(Data entries)

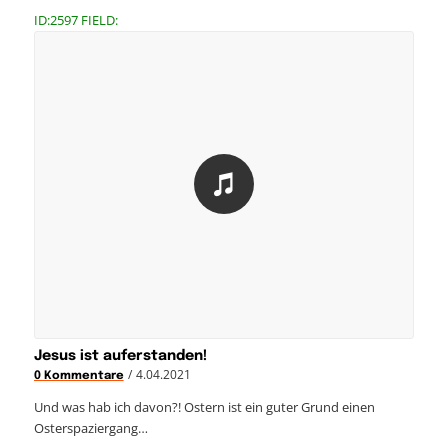
ID:2597 FIELD:
Jesus ist auferstanden!
/
4.04.2021
0 Kommentare
Und was hab ich davon?! Ostern ist ein guter Grund einen
Osterspaziergang…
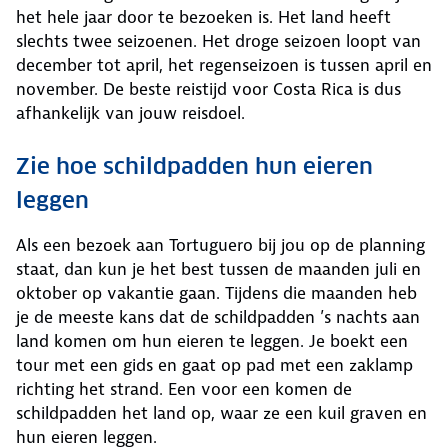
het hele jaar door te bezoeken is. Het land heeft
slechts twee seizoenen. Het droge seizoen loopt van
december tot april, het regenseizoen is tussen april en
november. De beste reistijd voor Costa Rica is dus
afhankelijk van jouw reisdoel.
Zie hoe schildpadden hun eieren
leggen
Als een bezoek aan Tortuguero bij jou op de planning
staat, dan kun je het best tussen de maanden juli en
oktober op vakantie gaan. Tijdens die maanden heb
je de meeste kans dat de schildpadden ’s nachts aan
land komen om hun eieren te leggen. Je boekt een
tour met een gids en gaat op pad met een zaklamp
richting het strand. Een voor een komen de
schildpadden het land op, waar ze een kuil graven en
hun eieren leggen.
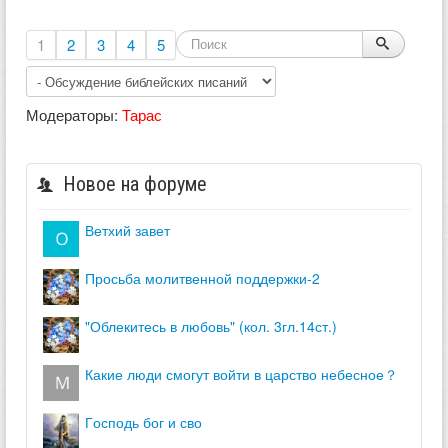
1
2
3
4
5
Модераторы:
Тарас
Новое на форуме
ветхий завет
просьба молитвенной поддержки-2
"облекитесь в любовь" (кол. 3гл.14ст.)
какие люди смогут войти в царство небесное？
господь бог и сво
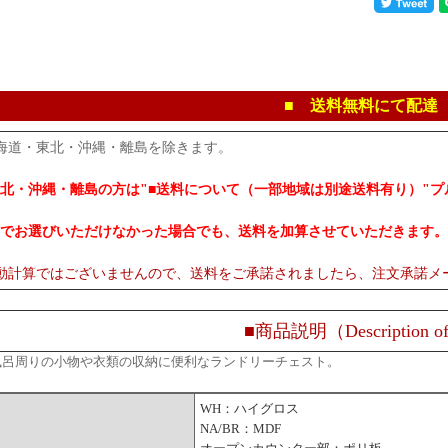
■ 送料無料にて配達
海道・東北・沖縄・離島を除きます。
北・沖縄・離島の方は"■送料について（一部地域は別途送料有り）"
でお選びいただけなかった場合でも、送料を加算させていただきます。
動計算ではございませんので、送料をご承諾されましたら、注文承諾メ
■商品説明（Description of
風呂周りの小物や衣類の収納に便利なランドリーチェスト。
WH：ハイグロス
NA/BR：MDF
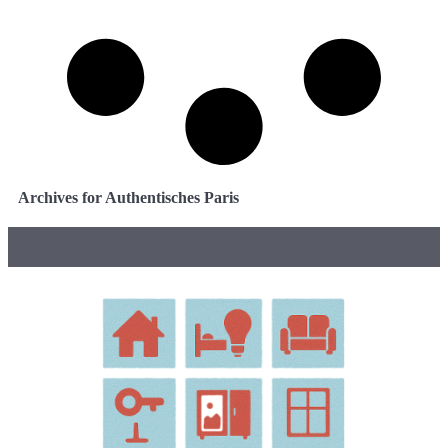
Archives for Authentisches Paris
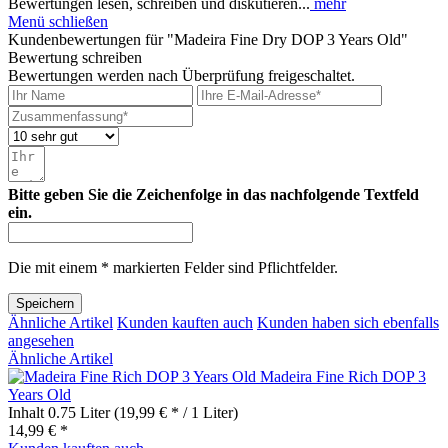
Bewertungen lesen, schreiben und diskutieren...
mehr
Menü schließen
Kundenbewertungen für "Madeira Fine Dry DOP 3 Years Old"
Bewertung schreiben
Bewertungen werden nach Überprüfung freigeschaltet.
Bitte geben Sie die Zeichenfolge in das nachfolgende Textfeld
ein.
Die mit einem * markierten Felder sind Pflichtfelder.
Speichern
Ähnliche Artikel
Kunden kauften auch
Kunden haben sich ebenfalls
angesehen
Ähnliche Artikel
Madeira Fine Rich DOP 3
Years Old
Inhalt
0.75 Liter
(19,99 € * / 1 Liter)
14,99 € *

• [Problem details]
Where a line of the records holds the word "land", copy that line.

• [Problem solution]
het hele jaar door te bezoeken is. Het land heeft
land komen om hun eieren te leggen. Je boekt een
schildpadden het land op, waar ze een kuil graven en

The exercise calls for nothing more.